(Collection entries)
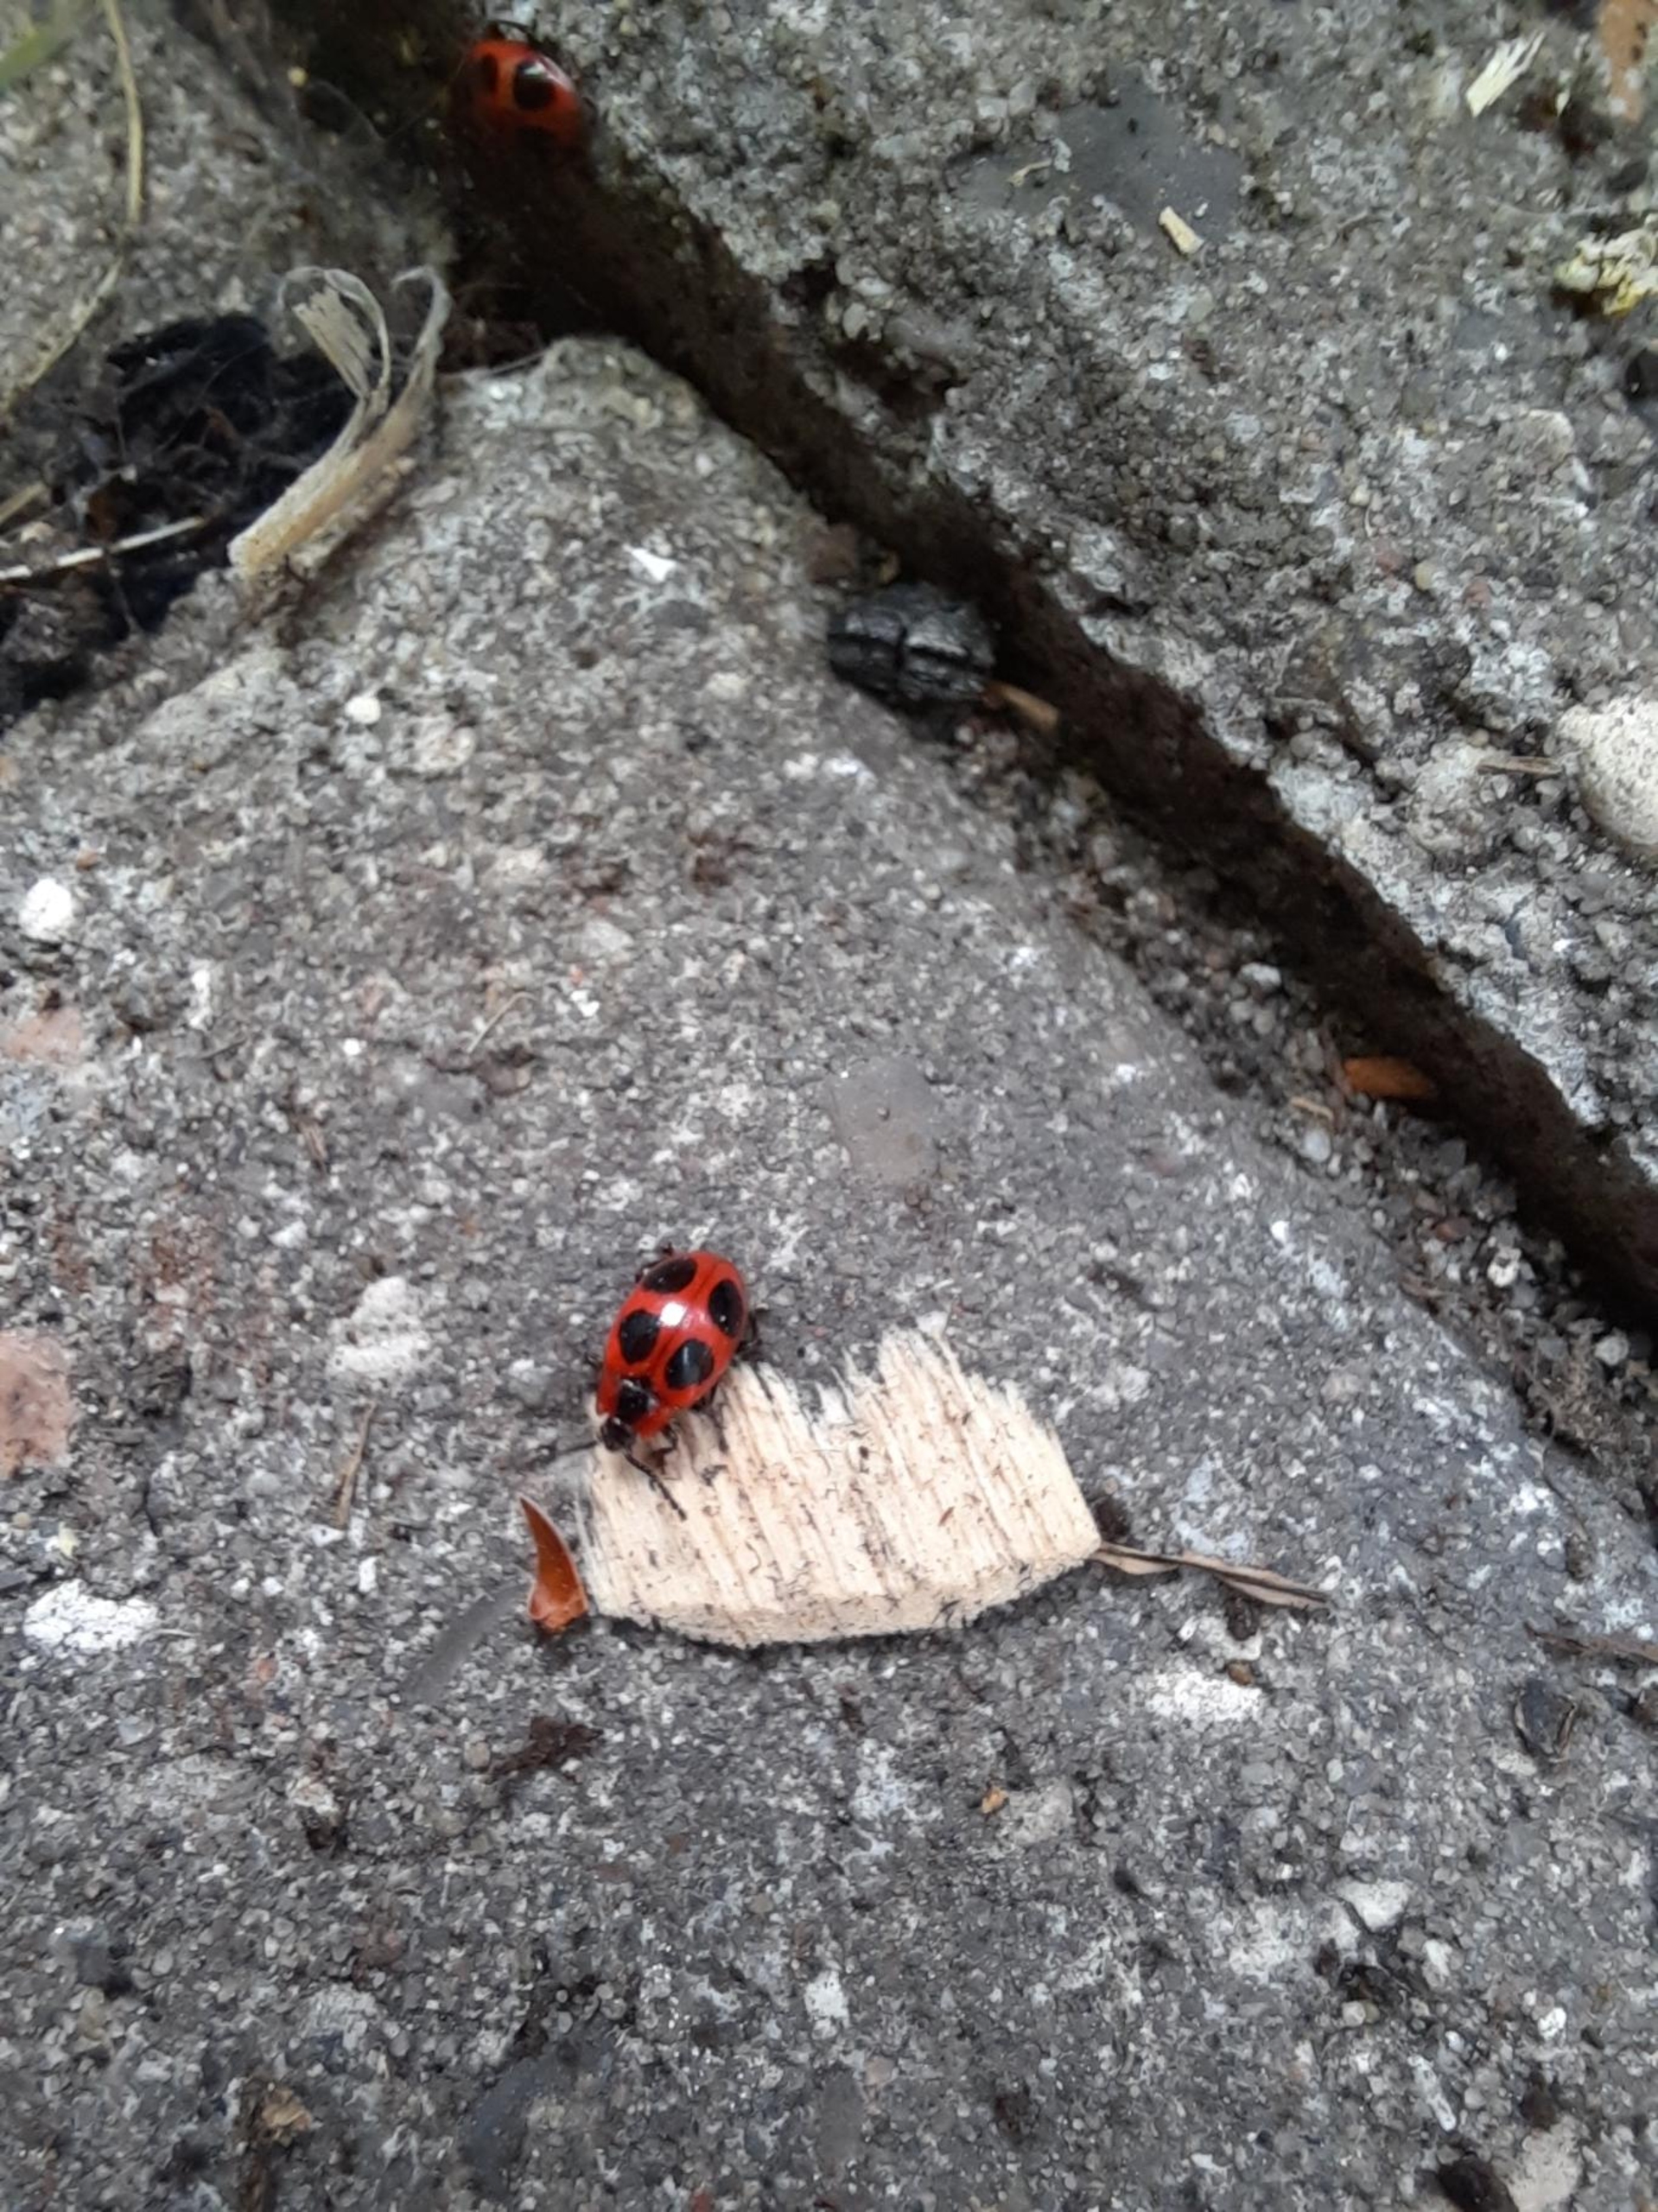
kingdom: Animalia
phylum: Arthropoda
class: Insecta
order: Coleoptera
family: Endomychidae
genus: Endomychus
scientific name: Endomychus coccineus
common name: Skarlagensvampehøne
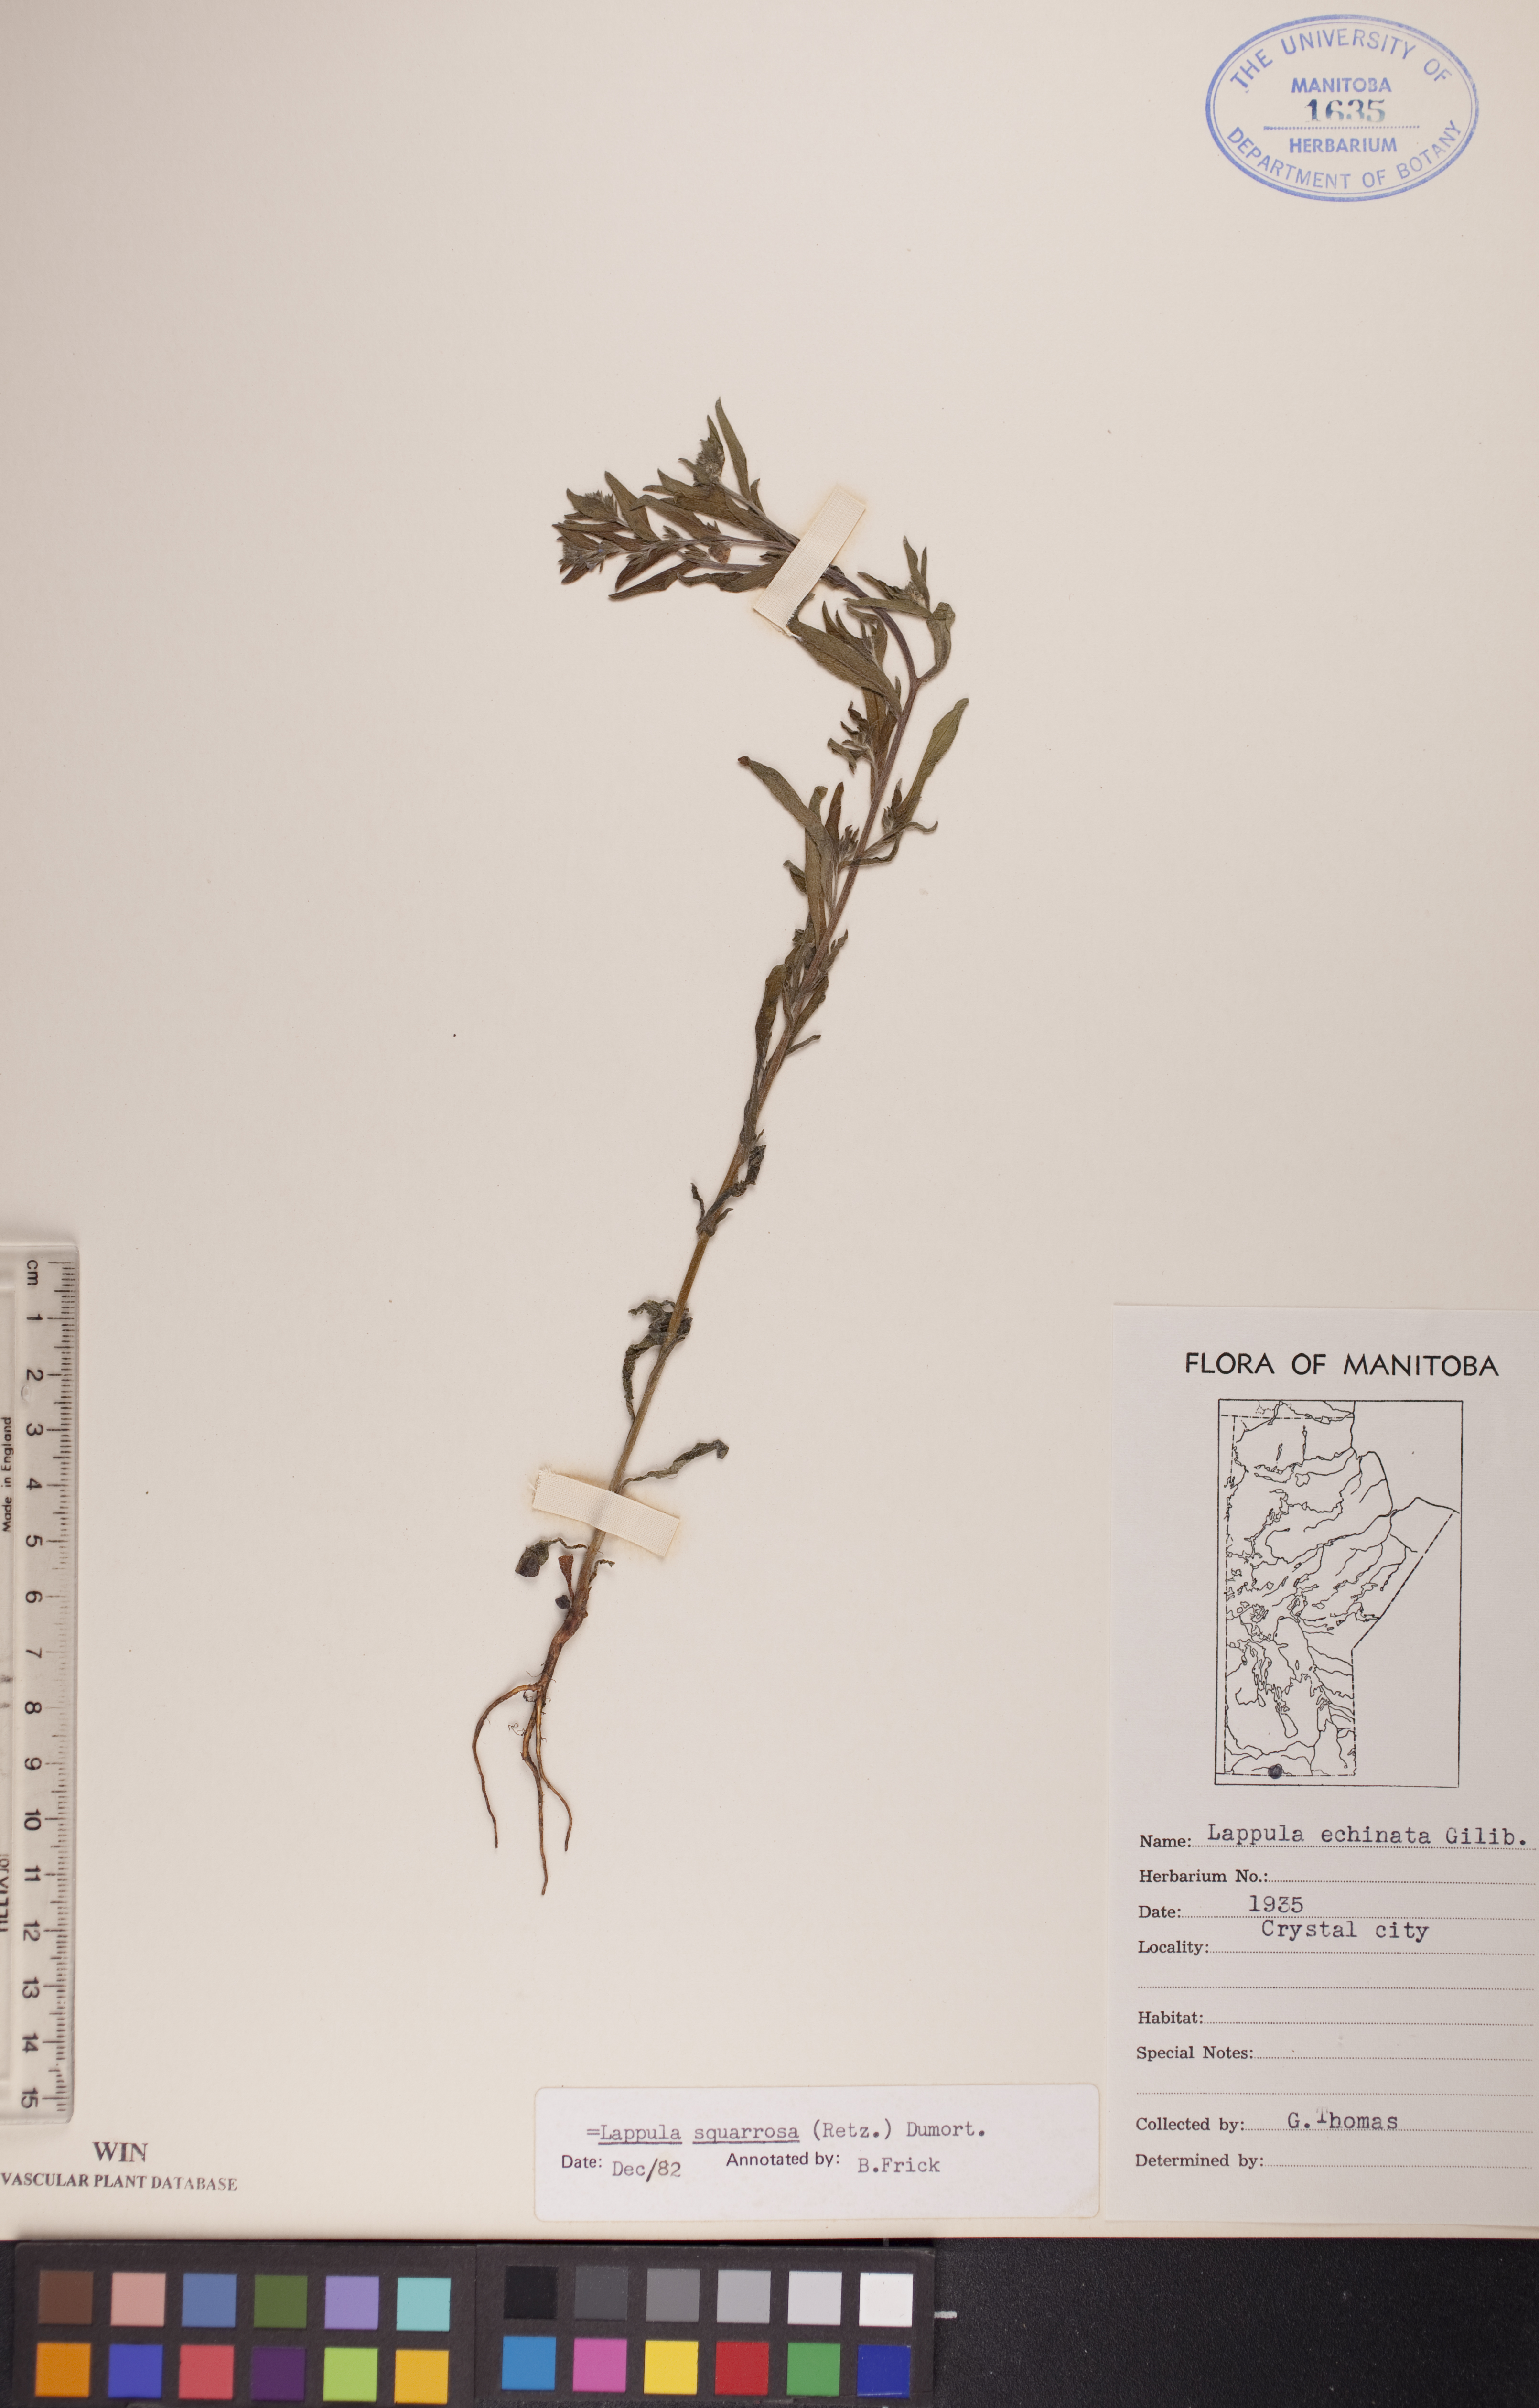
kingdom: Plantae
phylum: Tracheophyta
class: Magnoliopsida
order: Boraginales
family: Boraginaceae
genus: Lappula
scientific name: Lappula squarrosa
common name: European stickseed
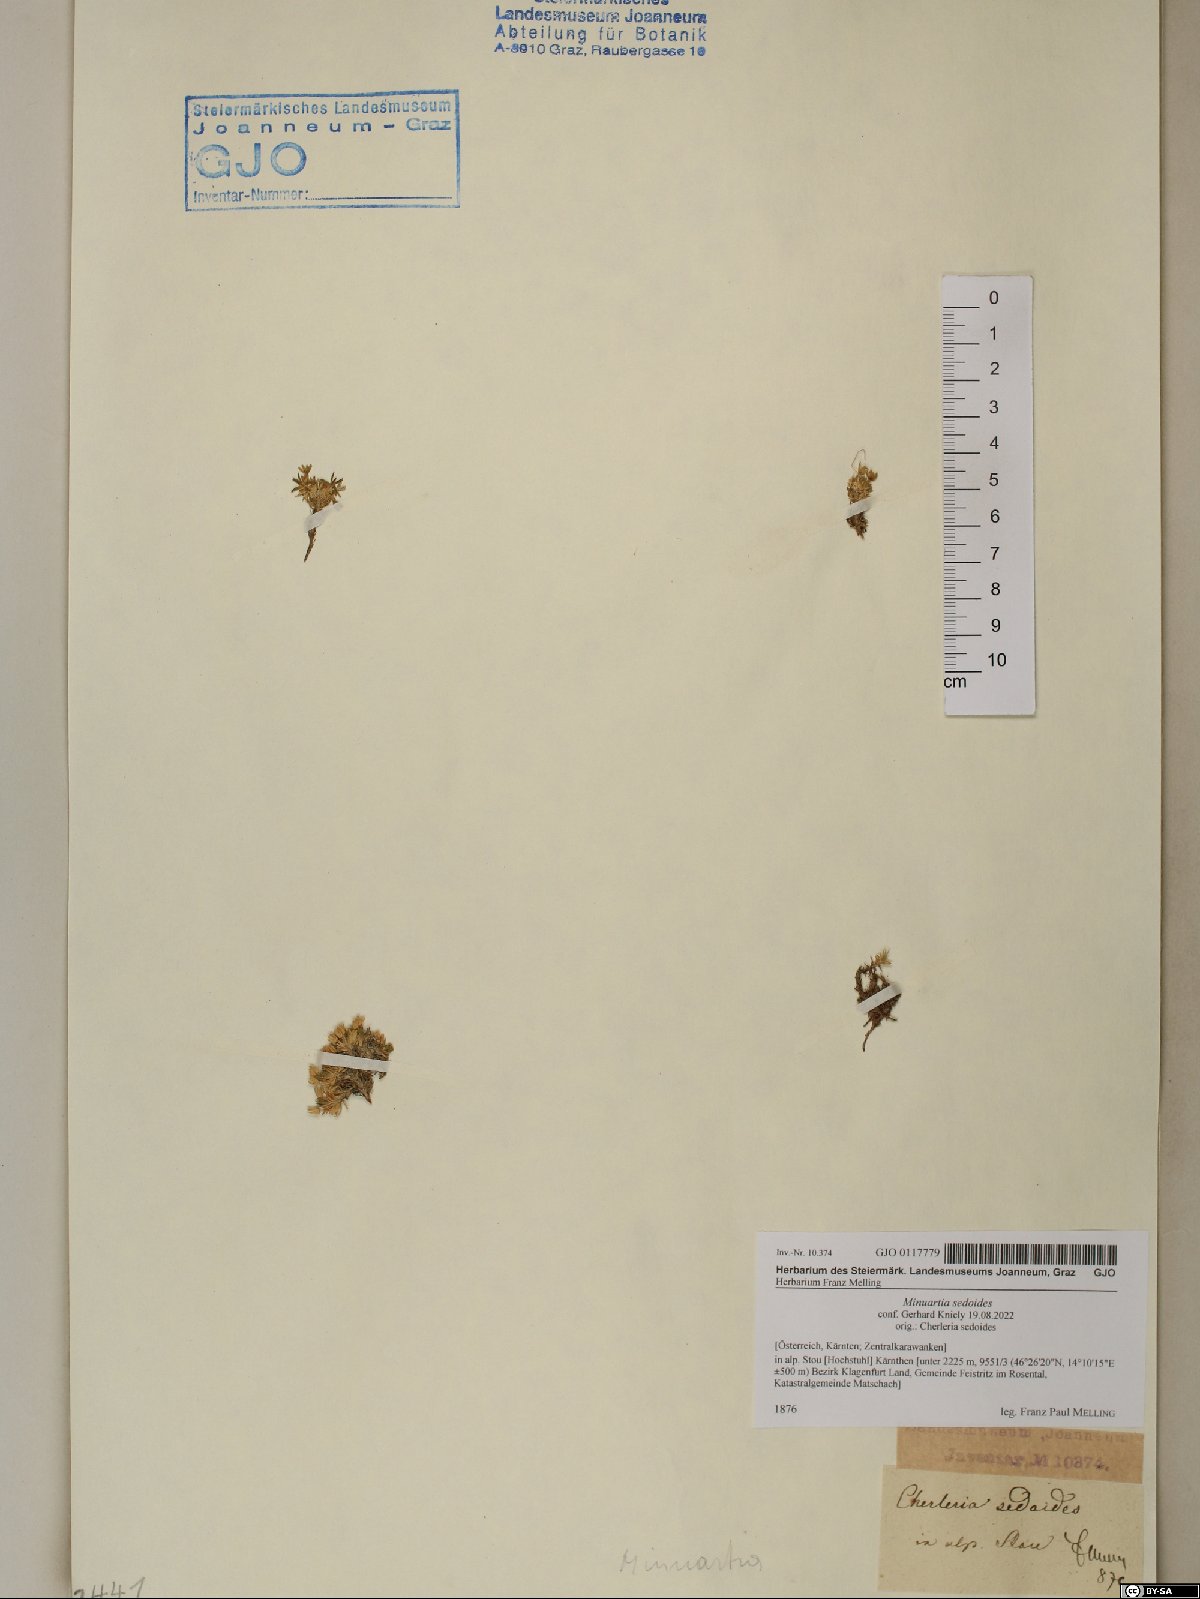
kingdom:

_What is being asked_: Write out every line of the listing above word for word, leaving out the pictures.

_Completed exercise_:
kingdom: Animalia
phylum: Arthropoda
class: Insecta
order: Coleoptera
family: Endomychidae
genus: Endomychus
scientific name: Endomychus coccineus
common name: Skarlagensvampehøne
kingdom: Plantae
phylum: Tracheophyta
class: Magnoliopsida
order: Boraginales
family: Boraginaceae
genus: Lappula
scientific name: Lappula squarrosa
common name: European stickseed
kingdom:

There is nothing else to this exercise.